Studies from Australia and Canada say this year’s vaccine is as little as 10% effective; all this depends on the age of the recipient. The appropriate age is working adults from 24-64. It gets slightly better if you include the entire population; but not by much only to 17%.
How do eggs play into the equation? To create a flu vaccine, you have to grow a virus. A strain is injected into fertilized chicken eggs where it can develop. The specific strain is incubated and harvested.
Scientists have used this method for producing vaccines for around 70 years. It’s cheap. Once collected, the virus is killed or purified before being added to vaccines.
The effectiveness of a vaccine depends on which strain of influenza is circulating on a global scale annually. This year, it’s the H3N2 which is part of the influenza A virus. This strain mutates at a higher rate than other strains. All flu strains mutate, but H3N2 adapts to its environment much easier than the others, and it changes while it does so.
Eggs can’t alone be blamed for an unsuccessful vaccine. Forbes says it takes five to six months to produce a batch of vaccine. Flu experts have to predict in February what strains of the virus could start circulating in October.

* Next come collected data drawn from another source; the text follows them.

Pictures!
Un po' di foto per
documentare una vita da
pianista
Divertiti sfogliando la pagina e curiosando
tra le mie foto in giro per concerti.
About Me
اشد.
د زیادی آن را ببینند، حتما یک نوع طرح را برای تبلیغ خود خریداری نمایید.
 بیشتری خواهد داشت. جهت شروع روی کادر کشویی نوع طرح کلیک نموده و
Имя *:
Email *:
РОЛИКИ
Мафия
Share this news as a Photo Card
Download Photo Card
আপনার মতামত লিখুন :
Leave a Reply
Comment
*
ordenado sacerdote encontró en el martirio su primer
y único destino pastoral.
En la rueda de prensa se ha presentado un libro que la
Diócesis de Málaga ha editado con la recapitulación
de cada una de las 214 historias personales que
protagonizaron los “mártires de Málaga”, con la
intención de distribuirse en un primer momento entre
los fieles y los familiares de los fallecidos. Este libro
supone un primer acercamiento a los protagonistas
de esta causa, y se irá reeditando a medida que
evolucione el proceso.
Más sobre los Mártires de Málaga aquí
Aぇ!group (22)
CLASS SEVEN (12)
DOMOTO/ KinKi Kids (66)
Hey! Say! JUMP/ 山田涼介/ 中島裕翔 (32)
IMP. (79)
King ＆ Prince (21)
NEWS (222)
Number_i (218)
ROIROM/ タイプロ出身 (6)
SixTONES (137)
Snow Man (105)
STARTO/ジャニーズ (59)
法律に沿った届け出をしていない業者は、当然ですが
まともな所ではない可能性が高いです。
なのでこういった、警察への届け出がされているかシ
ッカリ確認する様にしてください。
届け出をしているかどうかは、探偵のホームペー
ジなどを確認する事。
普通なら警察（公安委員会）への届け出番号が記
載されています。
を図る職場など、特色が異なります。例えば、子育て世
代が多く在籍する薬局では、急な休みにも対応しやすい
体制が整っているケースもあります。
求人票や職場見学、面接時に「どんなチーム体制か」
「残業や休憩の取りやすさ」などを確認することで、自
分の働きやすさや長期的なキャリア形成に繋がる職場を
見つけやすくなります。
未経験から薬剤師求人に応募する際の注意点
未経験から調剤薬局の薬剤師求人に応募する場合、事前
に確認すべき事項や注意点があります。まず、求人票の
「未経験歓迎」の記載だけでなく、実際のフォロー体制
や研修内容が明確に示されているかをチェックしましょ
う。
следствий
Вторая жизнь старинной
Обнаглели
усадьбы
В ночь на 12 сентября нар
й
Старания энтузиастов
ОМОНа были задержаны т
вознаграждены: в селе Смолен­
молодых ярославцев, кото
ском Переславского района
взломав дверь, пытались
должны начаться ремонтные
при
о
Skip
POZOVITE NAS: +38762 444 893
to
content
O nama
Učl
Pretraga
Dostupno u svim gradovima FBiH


It’s a guessing game; all be it an educated one.
Health experts in the U.S. use data from Australia and other parts of the world to put together the best statistical information to develop the best vaccine for the following flu season. Of course, a vaccine won’t work if a different strain takes hold than the one experts prepared for.
The widespread flu strain changes as the season progresses. The vaccine might be either more or less effective depending on age group. The strain might not be as bad in one location, but much worse by the time it migrates elsewhere.
So if this year’s flu vaccine is so ineffective, why get it? Why not? It’s better to have some protection than none at all. The virus is everywhere; this season is going to last longer than average. Plus, getting the vaccine will help protect the most vulnerable of people – children and the elderly.
Better late than never I say. I got my flu shot. Have you gotten yours?